Despite IMF opposition, govt gives Rs2.239tr tax exemptions

ISLAMABAD   -   The cash-starved gov­ernment has given mas­sive tax exemptions of Rs2.239 trillion to var­ious sectors in the cur­rent fiscal year (FY23) despite strong opposi­tion from the Interna­tional Monetary Fund (IMF). The volume of tax exemptions exceeded Rs2.239 trillion in the outgo­ing fiscal year as compared to Rs1.757 trillion in the previous year, according to the latest Economic Survey of Paki­stan 2022-23, which was released on Thursday. The Economic Survey showed that the government had given income tax exemptions worth Rs423.9 billion in FY23 as compared to Rs400 billion in the last year. Meanwhile, the cost of sales tax exemptions has been estimat­ed to be Rs1.294 trillion as compared to Rs1014.48 billion in FY22. The cost of customs exemptions has been project­ed at Rs521.7 billion as against Rs342.89 billion in the previous financial year. The IMF is continuously asking Pakistan to withdraw tax exemption, which is in­creasing with the passage of time.

In the income tax head, the govern­ment has given exemptions worth Rs26.8 billion as tax concessions given in Part VII of Chapter III of ITO, 2001, Rs14.5 billion as deductible allowances are given in Part IX of Chapter III of ITO, 2001, Rs52.133 billion in tax credits, Rs232.852 billion exemptions from to­tal income, Rs24.45 billion in reduction in tax rates, Rs4.7 billion in reduction in tax liability and Rs68.8 billion exemp­tion from specific provisions of the in­come tax. The government has given sales tax exemptions worth Rs1.249 trillion in FY23, which was Rs1014.48 billion in FY22 showing an increase. 

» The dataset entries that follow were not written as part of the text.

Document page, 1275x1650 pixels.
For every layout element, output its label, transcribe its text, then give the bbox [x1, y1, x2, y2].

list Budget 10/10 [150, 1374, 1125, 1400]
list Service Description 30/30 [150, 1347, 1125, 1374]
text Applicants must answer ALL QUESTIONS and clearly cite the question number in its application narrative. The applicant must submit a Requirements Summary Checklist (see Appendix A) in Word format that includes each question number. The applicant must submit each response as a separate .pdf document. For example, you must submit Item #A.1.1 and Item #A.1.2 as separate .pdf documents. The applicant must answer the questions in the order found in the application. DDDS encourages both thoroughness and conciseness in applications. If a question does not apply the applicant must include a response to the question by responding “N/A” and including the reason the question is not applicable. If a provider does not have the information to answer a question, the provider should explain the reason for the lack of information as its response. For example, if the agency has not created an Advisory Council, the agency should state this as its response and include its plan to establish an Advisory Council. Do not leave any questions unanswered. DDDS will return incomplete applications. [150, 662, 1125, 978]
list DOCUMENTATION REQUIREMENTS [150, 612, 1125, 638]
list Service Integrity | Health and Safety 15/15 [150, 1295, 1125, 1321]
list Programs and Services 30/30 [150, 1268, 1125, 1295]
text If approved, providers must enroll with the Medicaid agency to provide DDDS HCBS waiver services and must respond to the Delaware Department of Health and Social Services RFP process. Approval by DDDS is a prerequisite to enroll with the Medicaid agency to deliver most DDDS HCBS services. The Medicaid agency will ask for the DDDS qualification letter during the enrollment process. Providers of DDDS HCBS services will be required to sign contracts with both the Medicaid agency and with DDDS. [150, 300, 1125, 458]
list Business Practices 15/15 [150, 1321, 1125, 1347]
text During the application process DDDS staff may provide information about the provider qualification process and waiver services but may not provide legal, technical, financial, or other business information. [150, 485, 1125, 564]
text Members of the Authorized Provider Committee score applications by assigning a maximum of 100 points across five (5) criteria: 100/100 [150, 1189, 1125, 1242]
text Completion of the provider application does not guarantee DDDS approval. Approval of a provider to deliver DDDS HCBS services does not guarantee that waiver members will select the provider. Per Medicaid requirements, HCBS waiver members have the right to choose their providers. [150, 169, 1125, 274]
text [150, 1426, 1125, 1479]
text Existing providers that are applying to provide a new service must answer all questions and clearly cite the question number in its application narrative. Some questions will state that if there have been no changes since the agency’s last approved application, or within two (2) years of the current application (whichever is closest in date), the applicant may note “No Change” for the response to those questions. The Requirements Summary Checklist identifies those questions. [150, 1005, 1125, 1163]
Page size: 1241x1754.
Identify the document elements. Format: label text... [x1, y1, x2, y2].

According to the survey, reduced rates under 8th Schedule (8%) is Rs129.9 billion, Rs139.4 billion as zero rating under the fifth schedule to Sales Tax Act 1990, Rs632.9 billion exemptions are given to POL products through various SROs, Rs257.5 billion exemption under sixth schedule on (imports), Rs133.1 billion exemption under sixth schedule on local supplies and Rs1.021 billion as sales tax on cellular mobile phones un­der the Ninth Schedule.

The customs exemptions surged to Rs521.7 billion in FY23 from Rs342.89 billion in FY22. The increase was most­ly on account of preferential trade agreements (PTAs) and Free Trade Agreements. FTA & PTA Exemptions cost Rs102.6 billion. The 5th Schedule Exemptions & Concessions cost Rs173 billion and Rs193 billion as General Concessions and Rs30.78 billion as Ex­port Related Exemptions.

According to the Economic Survey, FBR net provisional tax collection in­creased by 16.1 percent to Rs 5637.9 billion against Rs 4,855.8 billion in a similar period last year. The domestic component of tax revenue collected by the FBR increased by 20.2 percent and stood at Rs 4,886.1 billion in the first ten months of the current fiscal year as compared to Rs 4,064.0 billion last year.

The net collection of direct tax has reg­istered a growth of 44.2 percent during the first ten months of FY 2023. The net collection of direct tax has increased from Rs 1,743.7 billion in July-April FY2022 to Rs 2,514.9 billion during Ju­ly-April FY2023. The bulk of the tax rev­enues of direct taxes are realized from income tax. The major contributions of income tax have come from contracts, imports, and profit payout. The tax pay­ments with tax declaration and collec­tion on demand have also shown high growth. The gross and net sales tax col­lection during July-April FY2023 has been Rs 2327.5 billion and Rs 2090 billion showing growth of around 1.7 percent and 1.2 percent, respective­ly. Around 64 percent of total sales tax was contributed by sales tax on imports during Jul-April FY2023, while the rest was contributed by the domestic sector.